Adjusting for YOLOv5’s normalization and scaling.

Applying proper padding correction using the original width and height.

Fixed Code:

public static int getPredictedClassID(float[] row) {
    int classID = -1;
    float maxConfidence = -Float.MAX_VALUE;
    for (int i = 5; i < row.length; i++) {
        if (row[i] > maxConfidence) {
            maxConfidence = row[i];
            classID = i - 5; // Adjust index to match class label
        }
    }
    return classID;
}

(2)Bounding Box Offset

The bounding boxes were incorrectly placed due to improper scaling. The original Java implementation did not correctly map the YOLO output coordinates back to the original image dimensions. The solution involved:

Adjusting for YOLOv5’s normalization and scaling.

Applying proper padding correction using the original width and height.

Fixed code:

float cx = row[0] * origWidth / inputSize;
float cy = row[1] * origHeight / inputSize;
float w = row[2] * origWidth / inputSize;
float h = row[3] * origHeight / inputSize;

float x1 = cx - w / 2;
float y1 = cy - h / 2;
float x2 = cx + w / 2;
float y2 = cy + h / 2;

(3)Implemented Non-Maximum Suppression (NMS)

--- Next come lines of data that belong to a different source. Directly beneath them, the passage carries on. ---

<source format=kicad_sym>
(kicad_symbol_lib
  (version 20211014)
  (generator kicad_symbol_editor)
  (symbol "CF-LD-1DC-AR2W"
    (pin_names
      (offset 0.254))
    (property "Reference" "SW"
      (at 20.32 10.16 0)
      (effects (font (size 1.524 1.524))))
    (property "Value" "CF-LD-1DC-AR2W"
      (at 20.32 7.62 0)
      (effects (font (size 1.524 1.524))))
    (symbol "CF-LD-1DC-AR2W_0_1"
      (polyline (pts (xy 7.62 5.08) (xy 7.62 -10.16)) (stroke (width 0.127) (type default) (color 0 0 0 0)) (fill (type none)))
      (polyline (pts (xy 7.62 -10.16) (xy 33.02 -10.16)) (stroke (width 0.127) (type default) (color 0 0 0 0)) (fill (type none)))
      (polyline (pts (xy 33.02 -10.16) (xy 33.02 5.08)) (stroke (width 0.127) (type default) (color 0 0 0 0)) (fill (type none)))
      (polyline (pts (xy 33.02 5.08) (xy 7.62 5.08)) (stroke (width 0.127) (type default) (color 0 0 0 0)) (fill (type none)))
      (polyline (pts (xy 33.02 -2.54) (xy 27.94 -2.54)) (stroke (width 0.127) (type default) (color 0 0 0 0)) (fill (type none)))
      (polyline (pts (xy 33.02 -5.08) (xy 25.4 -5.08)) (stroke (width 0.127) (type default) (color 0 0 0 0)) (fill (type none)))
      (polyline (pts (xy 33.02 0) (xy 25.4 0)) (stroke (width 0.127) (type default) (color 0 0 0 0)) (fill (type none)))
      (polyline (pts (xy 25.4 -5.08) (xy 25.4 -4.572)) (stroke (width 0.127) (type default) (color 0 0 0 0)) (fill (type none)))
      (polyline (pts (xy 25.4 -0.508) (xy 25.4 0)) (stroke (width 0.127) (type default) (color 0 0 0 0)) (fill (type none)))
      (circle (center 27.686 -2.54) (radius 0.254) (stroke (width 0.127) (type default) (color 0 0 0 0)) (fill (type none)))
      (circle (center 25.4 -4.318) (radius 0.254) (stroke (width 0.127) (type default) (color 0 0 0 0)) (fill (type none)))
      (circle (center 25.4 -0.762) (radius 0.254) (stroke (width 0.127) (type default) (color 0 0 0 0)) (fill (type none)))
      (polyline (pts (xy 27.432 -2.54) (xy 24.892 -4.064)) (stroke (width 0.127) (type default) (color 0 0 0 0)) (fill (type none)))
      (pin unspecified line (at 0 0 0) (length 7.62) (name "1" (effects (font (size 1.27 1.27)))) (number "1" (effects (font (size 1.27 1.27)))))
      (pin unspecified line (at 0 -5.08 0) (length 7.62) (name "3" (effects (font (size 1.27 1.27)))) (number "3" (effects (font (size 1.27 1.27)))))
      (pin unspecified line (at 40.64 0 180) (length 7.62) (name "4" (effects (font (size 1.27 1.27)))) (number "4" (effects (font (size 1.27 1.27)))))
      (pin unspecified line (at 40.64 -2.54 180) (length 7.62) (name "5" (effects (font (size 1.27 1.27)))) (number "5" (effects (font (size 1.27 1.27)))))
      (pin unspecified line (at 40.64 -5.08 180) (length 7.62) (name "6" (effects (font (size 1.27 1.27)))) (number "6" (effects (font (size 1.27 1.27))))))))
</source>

To filter out redundant overlapping boxes, I implemented NMS to keep only the best detections per object.

NMS Implementation:

public static List<float[]> nonMaxSuppression(List<float[]> detections, float confThreshold, float iouThreshold) {
    List<float[]> filteredDetections = new ArrayList<>();
    detections.sort((a, b) -> Float.compare(b[4], a[4])); // Sort by confidence

    while (!detections.isEmpty()) {
        float[] best = detections.remove(0);
        filteredDetections.add(best);
        detections.removeIf(det -> iou(best, det) > iouThreshold);
    }
    return filteredDetections;
}

I hope this helps others facing similar issues!

Note: These code snippets are not fully optimized and can be improved. The final confidence score in my case is objection*class_i_confidence.

Sources: https://medium.com/@pooja123tambe/yolov5-inferencing-on-onnxruntime-and-opencv-dnn-d20e4c52dc31

Upvotes: 2

Ariya
Ariya

Reputation: 76

I haven't worked with yolov5 for some time but here is what i remember. Since you have 15 features for each box, this how they are interpreted:
[x, y, w, h, objectness, class1_conf, class2_conf, ..., class10_conf]

int classId = (int) row[5];

this is wrong. if you want to get class id for each box you need to find the max conf for your 10 classes and find the index of that max. this will be the class id of that box.